Another important factor in China’s internal governance process and matters of external affairs is the close proximity of People’s Liberation Army (PLA) to the day-to-day running of the country, which was earlier the exclusive prerogative of the Chinese Communist Party. This brings into focus the thinking, writings and also the relationship between the secretary general of the party and the PLA.
The PLA since 2008 has been seriously engaged in working out policy parameters for Beijing especially in areas of flashpoints, conflict and crisis management and non-conventional warfare such as cyber and physiological warfare. Interestingly, according to the PLA, strategic and political objectives must always be prioritized over military objectives in planning, executing and controlling conflicts.
Unlike accidental or inadvertent conflicts, China strongly believes in deliberate escalation where certain measures initiated by the state or non-state actors are intended to cause a geo-political and advantageous change through a crisis or conflict. This includes escalatory measures that political decision-makers believes are certain to reach the intended result, such as the occupation of Tibet, or the social and demographic change in Xinjiang where the Islamic separatists are waging a freedom struggle to free China-occupied Uyghuristan (now renamed as Xinjiang).
Strangely, the political establishment in Beijing appears to be endorsing the PLA’s view that in a conflict, it is necessary to seize the initiative, but it is also critical to preserve strategic and political stability and operational flexibility, in order to respond to an adversary’s actions without unnecessarily escalating the conflict.
Going by the huge volumes of strategic thinking with the secret confines of Beijing, it is important for New Delhi to study the present border standoff in detail. China is eager to settle the border dispute with Bhutan and also probably with other countries except India. India’s commitment to protect the security and strategic interests of Bhutan and centuries-old Buddhist connections are certainly major irritants for Beijing.

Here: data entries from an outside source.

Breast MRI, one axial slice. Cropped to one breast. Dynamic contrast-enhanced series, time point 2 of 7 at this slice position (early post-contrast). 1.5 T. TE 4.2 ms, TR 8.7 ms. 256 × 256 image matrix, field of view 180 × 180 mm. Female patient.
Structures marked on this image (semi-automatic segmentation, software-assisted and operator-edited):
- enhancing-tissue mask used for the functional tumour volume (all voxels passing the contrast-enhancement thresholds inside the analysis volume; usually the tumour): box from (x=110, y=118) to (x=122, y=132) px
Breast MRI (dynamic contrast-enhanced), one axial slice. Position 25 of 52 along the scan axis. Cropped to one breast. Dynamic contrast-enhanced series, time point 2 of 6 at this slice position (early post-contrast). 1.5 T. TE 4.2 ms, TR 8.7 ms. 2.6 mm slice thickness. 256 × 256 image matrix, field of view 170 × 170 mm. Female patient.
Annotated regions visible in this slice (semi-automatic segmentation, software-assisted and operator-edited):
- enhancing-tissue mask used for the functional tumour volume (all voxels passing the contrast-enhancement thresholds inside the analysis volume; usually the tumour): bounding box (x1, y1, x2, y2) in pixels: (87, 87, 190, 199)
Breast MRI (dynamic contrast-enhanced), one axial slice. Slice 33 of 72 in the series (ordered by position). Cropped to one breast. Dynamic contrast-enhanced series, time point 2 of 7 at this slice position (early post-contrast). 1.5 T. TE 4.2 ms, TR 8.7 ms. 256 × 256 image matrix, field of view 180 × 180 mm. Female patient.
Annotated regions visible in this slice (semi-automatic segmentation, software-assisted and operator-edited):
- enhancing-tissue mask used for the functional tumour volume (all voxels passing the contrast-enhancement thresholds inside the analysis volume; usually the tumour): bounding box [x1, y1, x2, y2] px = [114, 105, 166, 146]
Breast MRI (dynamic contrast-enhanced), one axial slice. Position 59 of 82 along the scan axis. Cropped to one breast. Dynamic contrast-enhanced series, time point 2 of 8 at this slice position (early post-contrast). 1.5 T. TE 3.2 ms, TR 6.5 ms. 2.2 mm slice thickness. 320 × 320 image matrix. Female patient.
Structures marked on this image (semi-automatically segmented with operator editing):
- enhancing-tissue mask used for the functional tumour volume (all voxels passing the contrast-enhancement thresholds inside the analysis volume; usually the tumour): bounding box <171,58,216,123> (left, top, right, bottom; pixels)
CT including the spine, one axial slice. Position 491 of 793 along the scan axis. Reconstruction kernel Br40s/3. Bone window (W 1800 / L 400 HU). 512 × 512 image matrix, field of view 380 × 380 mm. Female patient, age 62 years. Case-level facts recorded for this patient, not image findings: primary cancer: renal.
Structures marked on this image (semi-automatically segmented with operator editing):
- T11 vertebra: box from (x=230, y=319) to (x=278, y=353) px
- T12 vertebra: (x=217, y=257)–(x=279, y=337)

It will be in the best interest of India if New Delhi adopts a policy of wait-and-watch rather than enter into a jingoistic diatribe thereby aiding the “conflict escalation theory” of the PLA, which, according to China watchers, is itching for a showdown with the political establishment to retain its supremacy in the decision-making process. Needless to say, New Delhi should do everything in its command to strengthen the army at the border and be prepared to thwart attempts by Chinese army to usurp territory or create strategic disadvantage to India and Bhutan.
Bhutan cannot be allowed to become another Tibet.